WHAT IS REQUIRED
Your answer must consist of exactly the lines below, starting with the line with "Cultural analysis shows" and going on through the line with "professionally throughout their lives. In the", and nothing else.

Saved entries
BEGIN

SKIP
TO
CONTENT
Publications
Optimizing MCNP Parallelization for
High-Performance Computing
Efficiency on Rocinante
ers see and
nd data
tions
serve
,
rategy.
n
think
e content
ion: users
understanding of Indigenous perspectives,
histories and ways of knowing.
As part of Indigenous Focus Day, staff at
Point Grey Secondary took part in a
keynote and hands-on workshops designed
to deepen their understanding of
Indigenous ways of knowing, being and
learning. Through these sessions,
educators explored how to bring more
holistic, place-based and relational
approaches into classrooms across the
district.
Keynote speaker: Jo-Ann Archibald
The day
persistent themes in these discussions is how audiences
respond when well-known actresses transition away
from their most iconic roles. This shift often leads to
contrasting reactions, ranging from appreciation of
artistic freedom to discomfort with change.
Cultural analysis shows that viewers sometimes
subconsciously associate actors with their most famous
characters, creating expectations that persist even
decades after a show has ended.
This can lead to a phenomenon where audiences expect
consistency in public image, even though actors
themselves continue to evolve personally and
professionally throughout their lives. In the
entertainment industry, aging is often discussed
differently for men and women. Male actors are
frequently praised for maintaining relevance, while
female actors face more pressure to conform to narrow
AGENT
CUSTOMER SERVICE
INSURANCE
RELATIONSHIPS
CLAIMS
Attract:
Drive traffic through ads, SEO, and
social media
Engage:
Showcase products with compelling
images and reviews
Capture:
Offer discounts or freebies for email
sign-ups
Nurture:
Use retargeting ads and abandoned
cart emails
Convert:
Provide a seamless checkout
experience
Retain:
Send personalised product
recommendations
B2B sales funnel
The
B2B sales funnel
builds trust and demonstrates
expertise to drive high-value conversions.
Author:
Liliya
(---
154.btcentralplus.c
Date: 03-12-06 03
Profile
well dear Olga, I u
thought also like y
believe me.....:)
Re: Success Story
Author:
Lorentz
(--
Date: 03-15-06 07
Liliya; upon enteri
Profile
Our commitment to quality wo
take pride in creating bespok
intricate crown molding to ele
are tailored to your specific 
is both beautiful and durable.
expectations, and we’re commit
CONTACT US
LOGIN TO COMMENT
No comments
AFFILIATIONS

END

WRITTEN RESPONSE
Cultural analysis shows that viewers sometimes
subconsciously associate actors with their most famous
characters, creating expectations that persist even
decades after a show has ended.
This can lead to a phenomenon where audiences expect
consistency in public image, even though actors
themselves continue to evolve personally and
professionally throughout their lives. In the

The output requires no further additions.